Look at it this way: money can't be made twice or spent twice. If you need X to make your thing, and you intend to sell it to a general audience, then giving it to a person who pledges effectively steals one of your sales. If you give yourself a decent profit margin on that exchange, then at least you don't lose from it, but the net effect is to run in place. Only if the whole thing, collectively, brings intangible benefits (wider market penetration than otherwise expected, confirmation of existing goodwill - both of which apply to me), is it even marginally justified.

For instance, since I converted the pay-for-art goal to a pre-order goal at $10,000, that means I'm not sitting on $24,000 cash. I can't rub it all over my naked body, because the minute someone pledged, it was eaten by piranhas: print cost for two books, fulfillment cost for them, and some fraction of what I wanted to pay Thomas and Nathan. From a U.S. order, maybe a few bucks are left from each; from the others, effectively nothing. That's with an average order (not counting PDF only for people, only for money) of $39-plus.

You see (#1), the total pledged is in this case almost irrelevant, and if Thomas and Nathan weren't involved, totally irrelevant. It's all about the average pledge of the print-receiving backers, as well as the important factor of at least some people pledging only for PDF.

You see (#2), publishing is always future-oriented. If a book sells, it has to return (i) its own production and fulfillment and storage costs, and (ii) enough above that to play for at least one more book to be made, and ideally, sent. If it doesn't, then you are driving your business into the ground, like I've been mostly doing since about 2007, when interest on business credit skyrocketed (right on top of using it a bit much during Spione production) and when shipping started to go insane as well. In this case, I might have on the average enough to print one new book (not fulfill it) from each pledge.

Now, I'm not bitching at my backers! They totally stepped up to my needs and were in every way excellent. I converted to the pre-order model because that expectation is a fact, and to rail against fact is not really practical. I knew I'd have to do it, so since I did, I went into it whole hog. The only hitch was fumbling that damned $25 pledge edit, which made things stressful in the $10,000-$20,000 range.

## DATA EXCERPT:
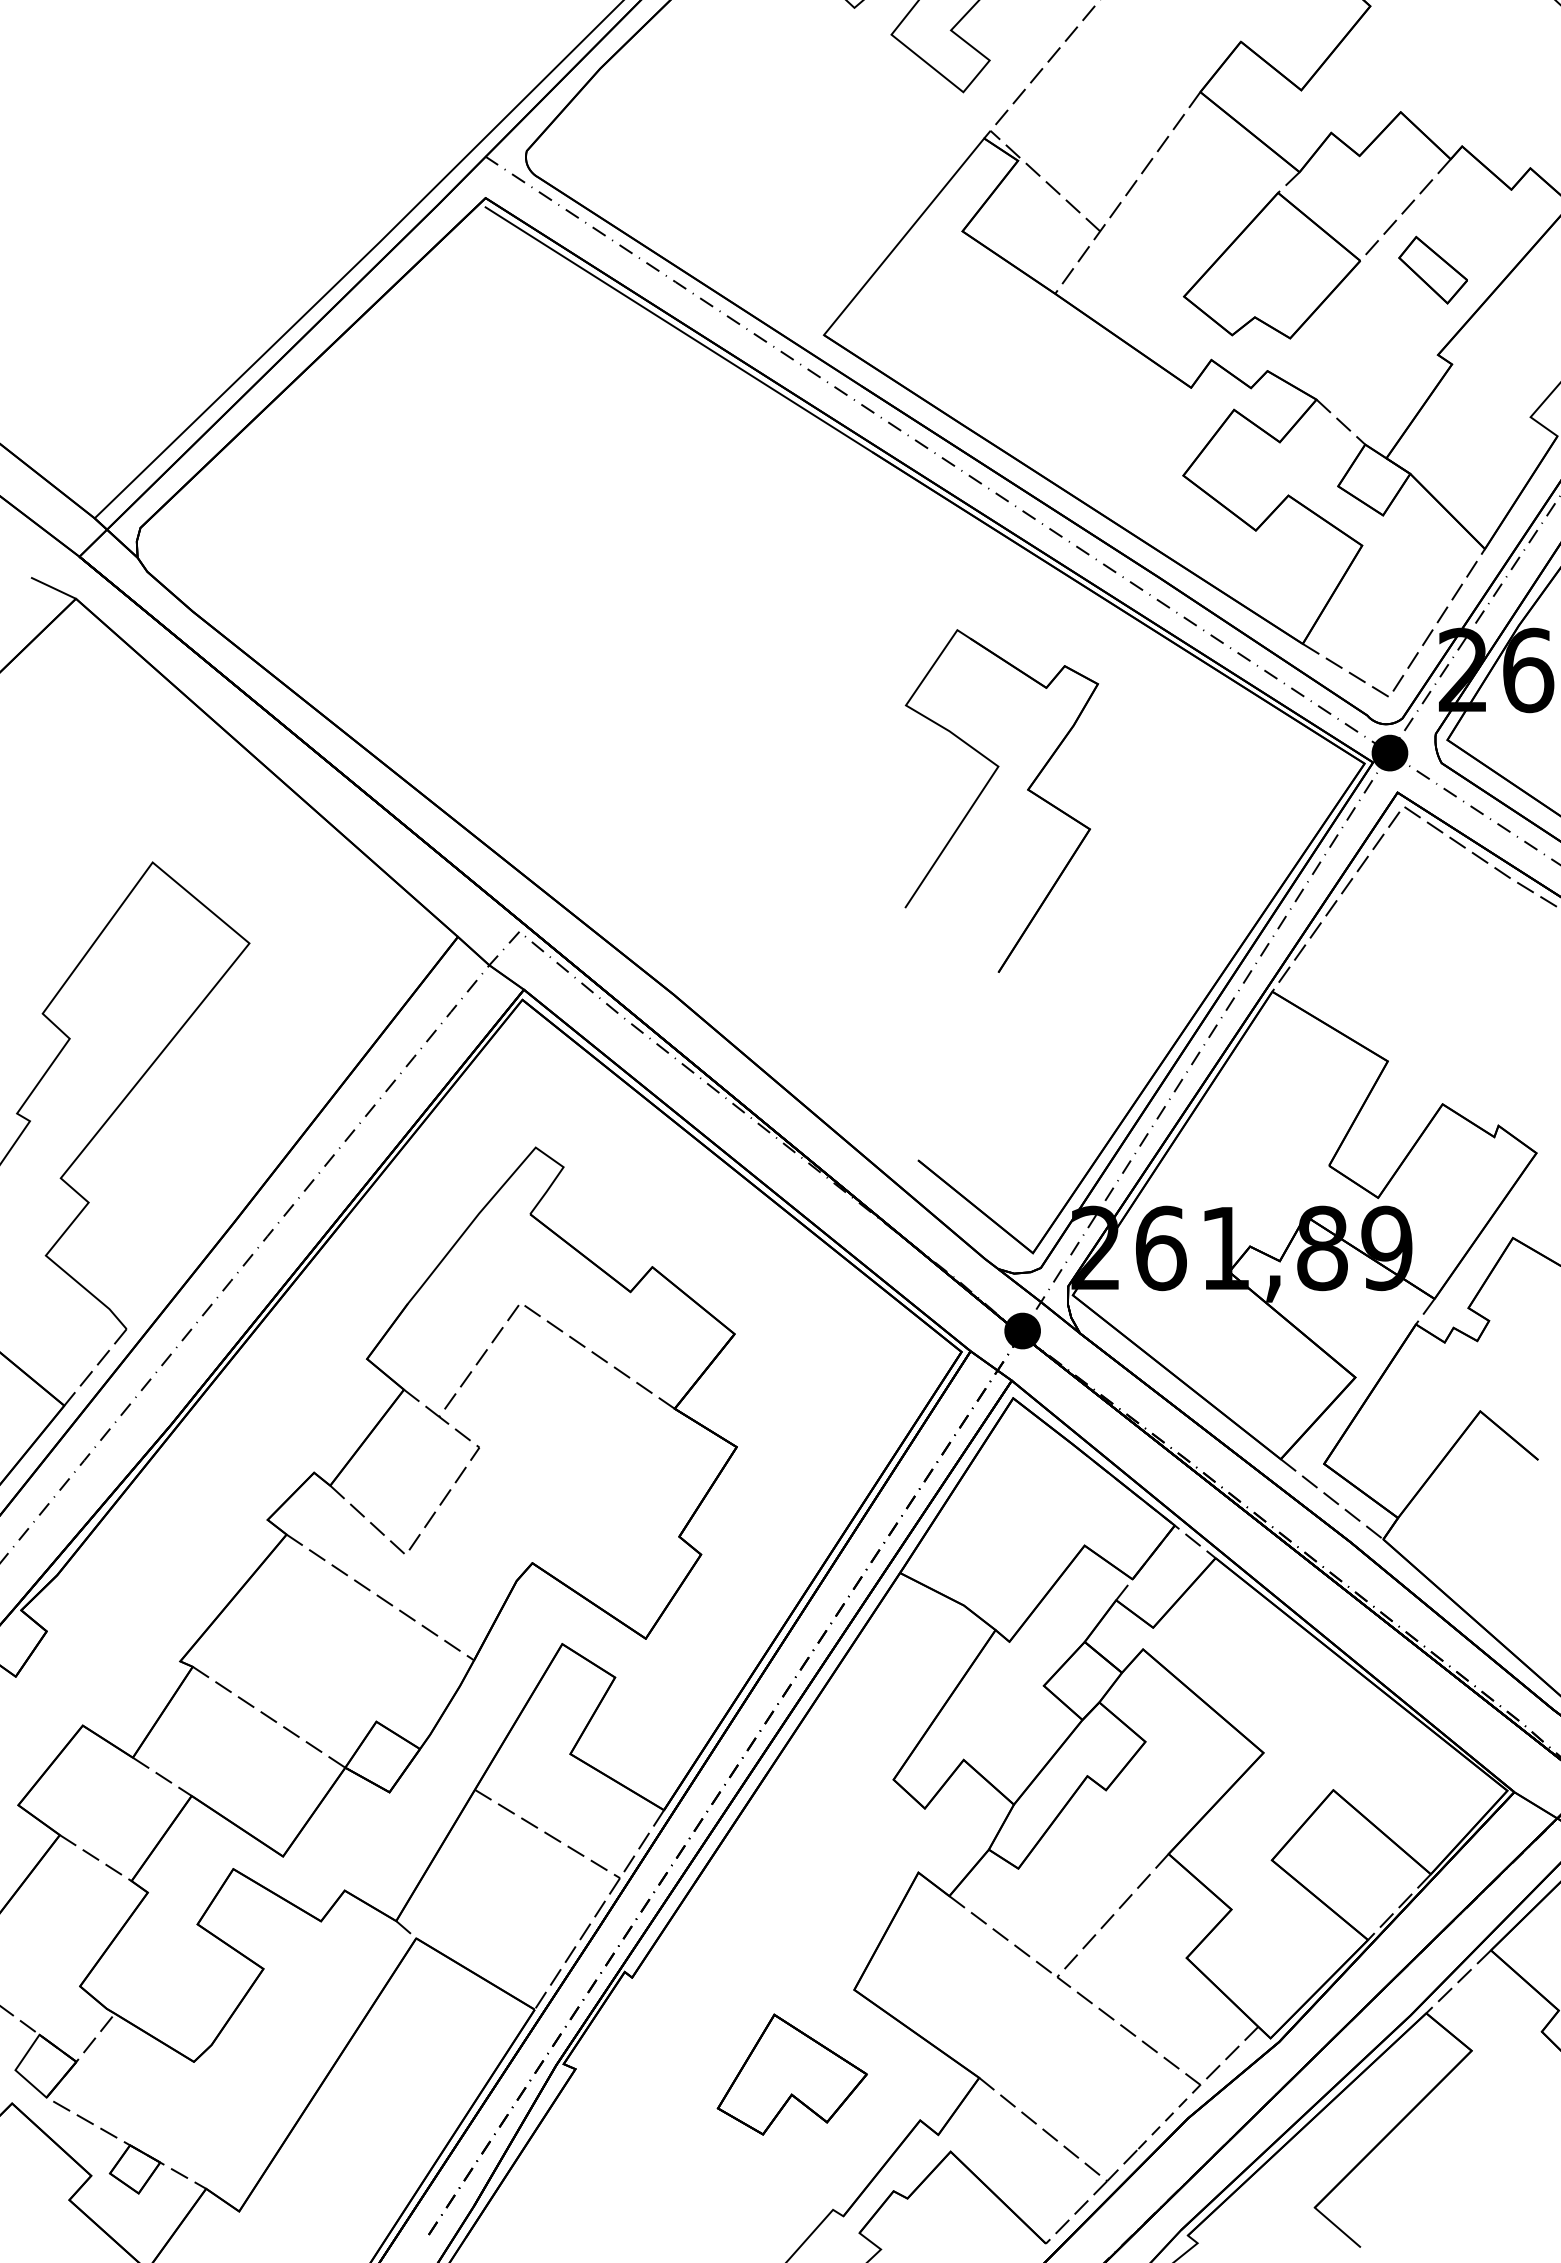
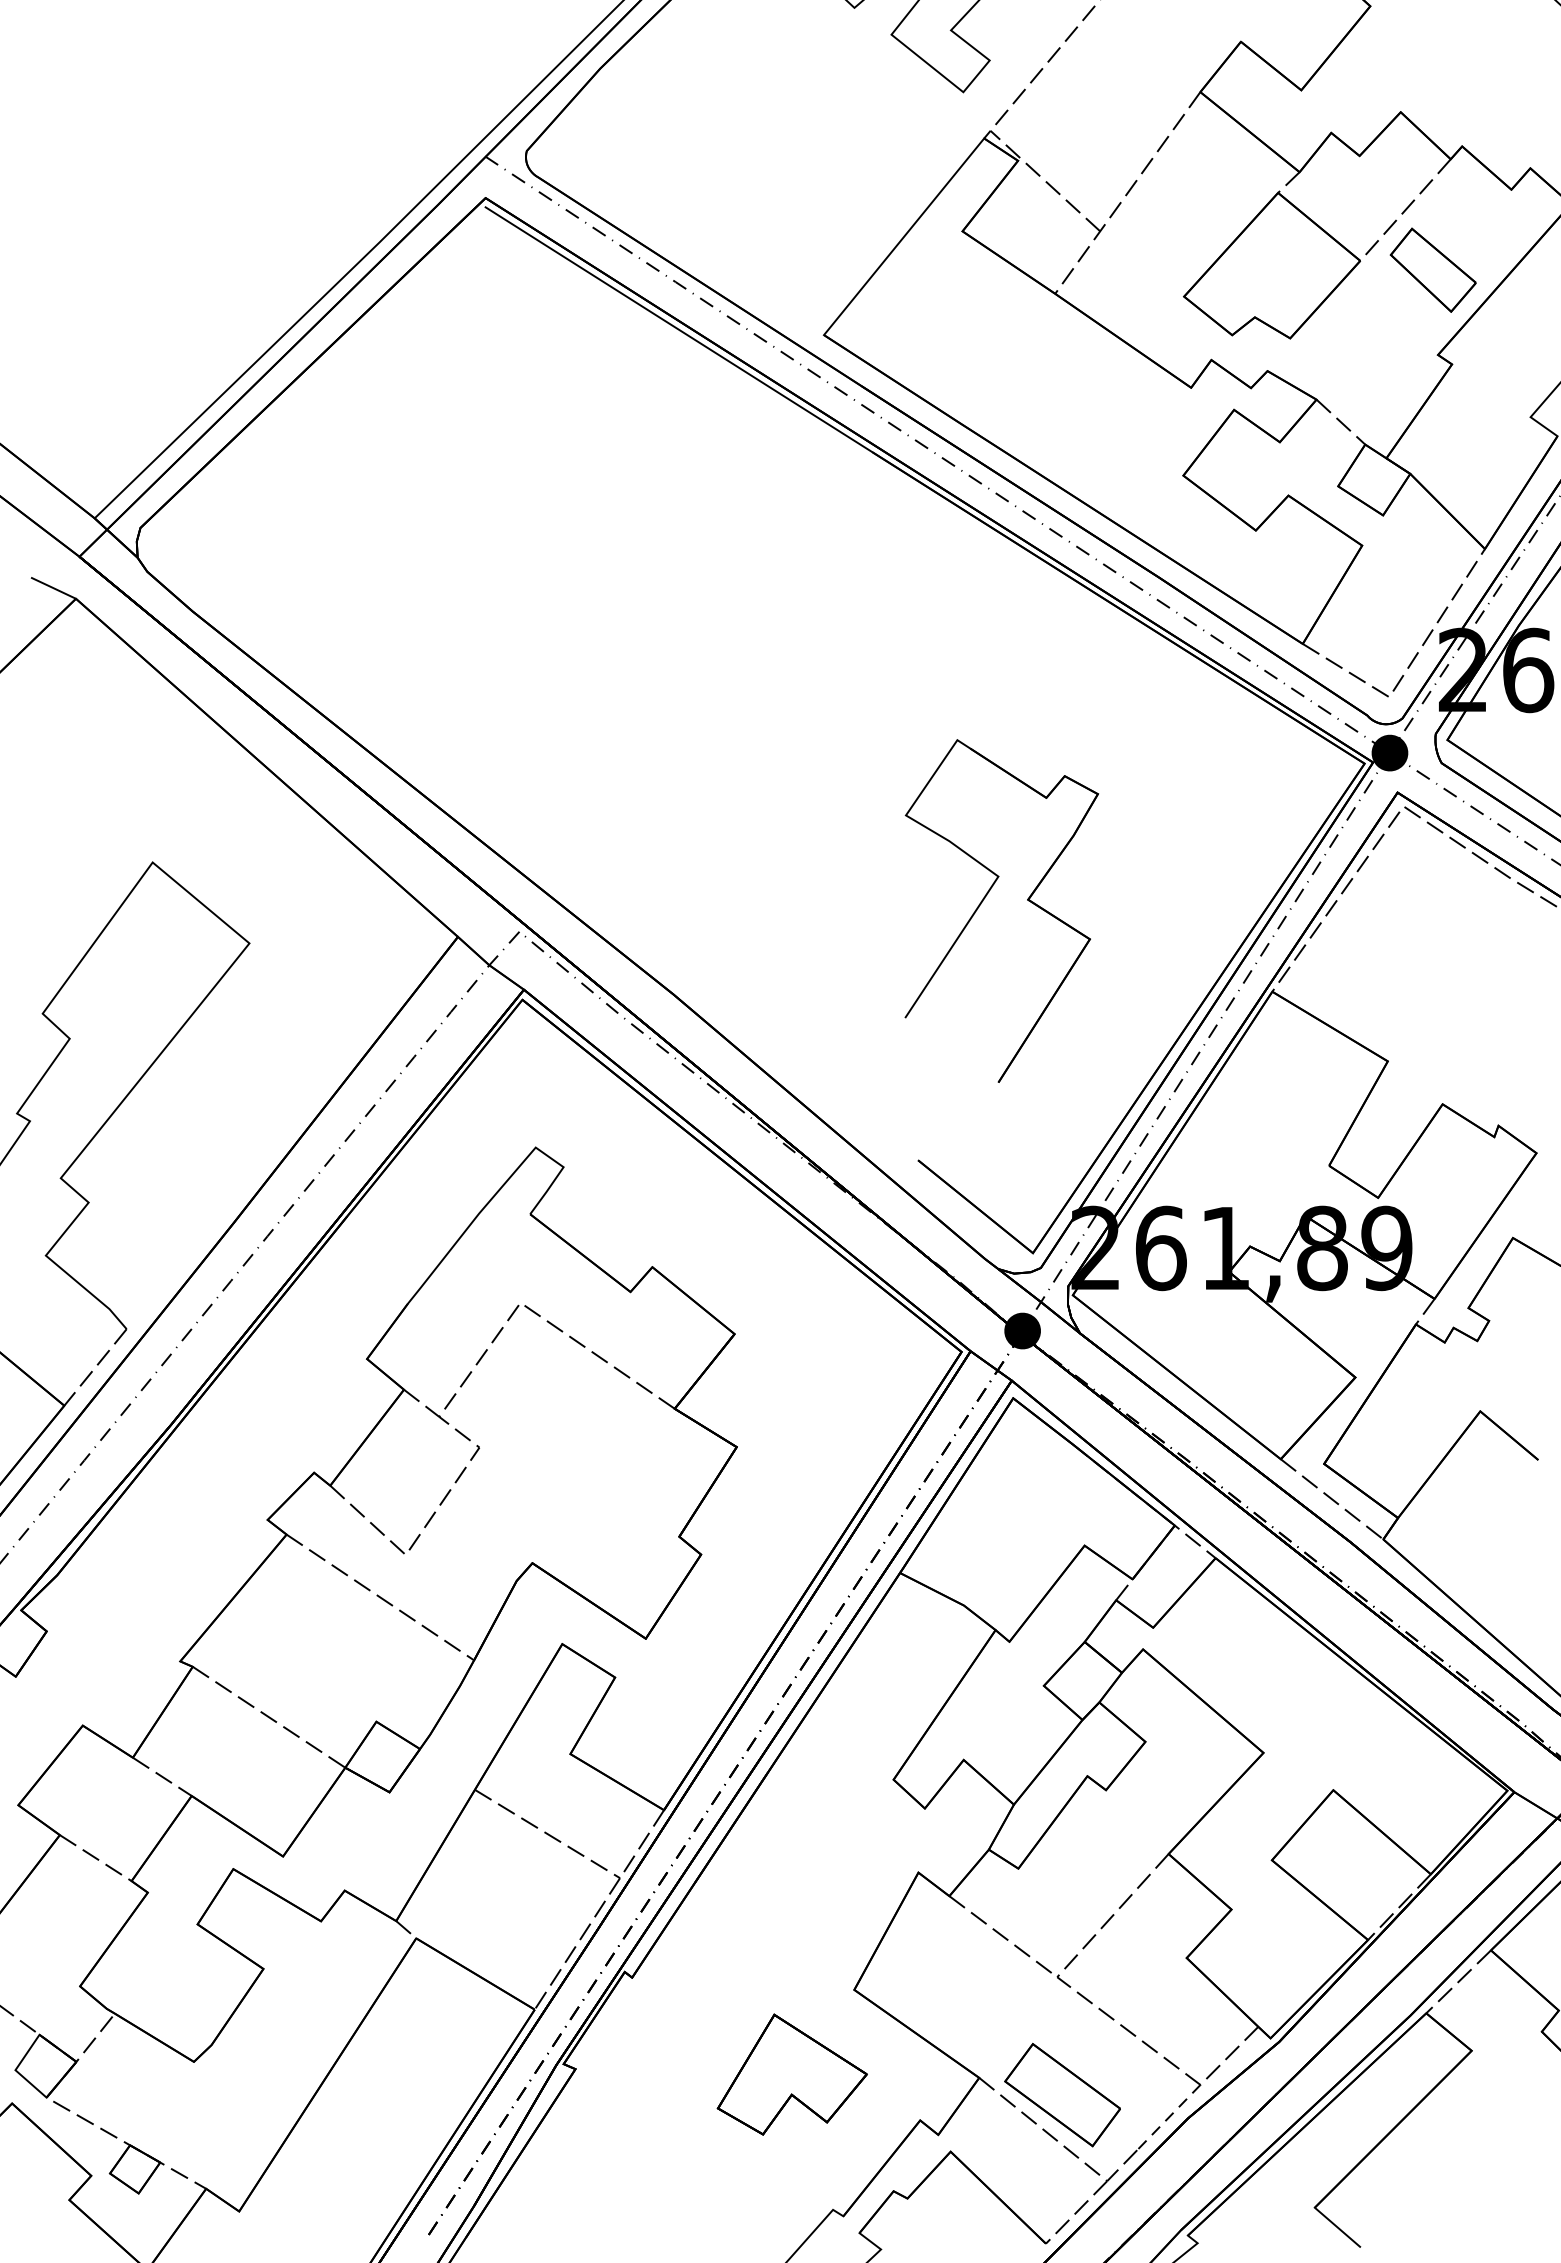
part at (1432, 269) size: 70x70 px -> 88x86 px
part at (985, 788) position: (985, 788) -> (985, 898)
part at (1062, 2094): none -> present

## WHAT YOU HAVE TO DO:
In the crowdfunding passage, at what dollar amount was the pay-for-art goal converted to a pre-order goal? The data isn't needed for what comes next.

## SOLVED PROBLEM:
$10,000